Merge pull request #1 from sensein/speech_to_visemes

fabiocat93 · web-flow · commit 90c38d44ad80 · 2024-09-09T12:21:45.000-04:00
adding speech_to_visemes
diff --git a/TTS/STV/speech_to_visemes.py b/TTS/STV/speech_to_visemes.py
diff --git a/TTS/chatTTS_handler.py b/TTS/chatTTS_handler.py
@@ -5,6 +5,7 @@
 import numpy as np
 from rich.console import Console
 import torch
+from .STV.speech_to_visemes import SpeechToVisemes
 
 logging.basicConfig(
     format="%(asctime)s - %(name)s - %(levelname)s - %(message)s",
@@ -22,6 +23,7 @@ def setup(
         gen_kwargs={},  # Unused
         stream=True,
         chunk_size=512,
+        viseme_flag = True
     ):
         self.should_listen = should_listen
         self.device = device
@@ -33,6 +35,9 @@ def setup(
         self.params_infer_code = ChatTTS.Chat.InferCodeParams(
             spk_emb=rnd_spk_emb,
         )
+        self.viseme_flag = viseme_flag
+        if self.viseme_flag:
+            self.speech_to_visemes = SpeechToVisemes()
         self.warmup()
 
     def warmup(self):
@@ -61,22 +66,65 @@ def process(self, llm_sentence):
                 if gen[0] is None or len(gen[0]) == 0:
                     self.should_listen.set()
                     return
+                
+                # Resample the audio to 16000 Hz
                 audio_chunk = librosa.resample(gen[0], orig_sr=24000, target_sr=16000)
-                audio_chunk = (audio_chunk * 32768).astype(np.int16)[0]
-                while len(audio_chunk) > self.chunk_size:
-                    yield audio_chunk[: self.chunk_size]  # 返回前 chunk_size 字节的数据
-                    audio_chunk = audio_chunk[self.chunk_size :]  # 移除已返回的数据
-                yield np.pad(audio_chunk, (0, self.chunk_size - len(audio_chunk)))
+                # Ensure the audio is converted to mono (single channel)

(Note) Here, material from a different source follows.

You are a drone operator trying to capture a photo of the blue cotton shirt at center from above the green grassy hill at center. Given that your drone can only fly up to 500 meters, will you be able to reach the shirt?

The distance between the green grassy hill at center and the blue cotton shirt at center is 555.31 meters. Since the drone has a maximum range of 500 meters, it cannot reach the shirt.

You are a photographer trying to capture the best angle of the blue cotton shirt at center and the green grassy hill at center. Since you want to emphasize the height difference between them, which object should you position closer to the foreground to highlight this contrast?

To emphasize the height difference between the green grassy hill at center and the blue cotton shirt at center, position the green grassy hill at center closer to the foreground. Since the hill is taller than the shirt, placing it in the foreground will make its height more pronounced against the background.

+                if len(audio_chunk.shape) > 1:
+                    audio_chunk = librosa.to_mono(audio_chunk)
+                audio_chunk = (audio_chunk * 32768).astype(np.int16)
+                
+                # Process visemes if viseme_flag is set
+                if self.viseme_flag:
+                    visemes = self.speech_to_visemes.process(audio_chunk)

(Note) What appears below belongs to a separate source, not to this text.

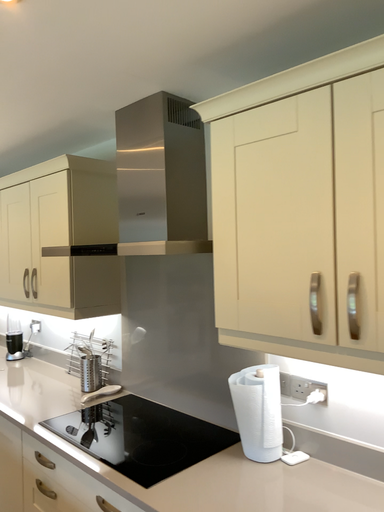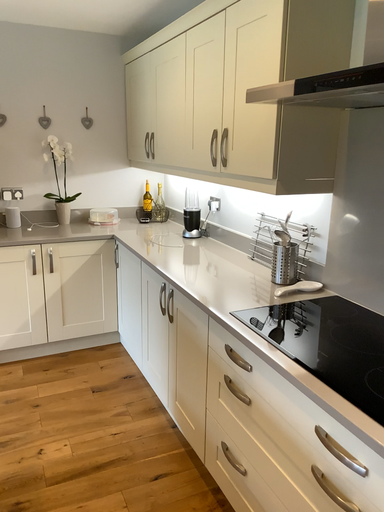
Question: Which way did the camera rotate in the video?

Choices:
 (A) rotated downward
 (B) rotated upward

Answer: (A)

+                    for viseme in visemes:
+                        console.print(f"[blue]ASSISTANT_MOUTH_SHAPE: {viseme['viseme']} -- {viseme['timestamp']}")
+                else:
+                    visemes = None
+                
+                # Loop through audio chunks, yielding dict for each chunk
+                for i in range(0, len(audio_chunk), self.chunk_size):
+                    chunk_data = {
+                        "audio": np.pad(
+                            audio_chunk[i : i + self.chunk_size],
+                            (0, self.chunk_size - len(audio_chunk[i : i + self.chunk_size])),
+                        )
+                    }
+                    # Include text and visemes for the first chunk
+                    if i == 0:
+                        chunk_data["text"] = llm_sentence  # Assuming llm_sentence is defined elsewhere
+                        chunk_data["visemes"] = visemes
+                
+                    yield chunk_data
         else:
             wavs = wavs_gen
             if len(wavs[0]) == 0:
                 self.should_listen.set()
                 return
             audio_chunk = librosa.resample(wavs[0], orig_sr=24000, target_sr=16000)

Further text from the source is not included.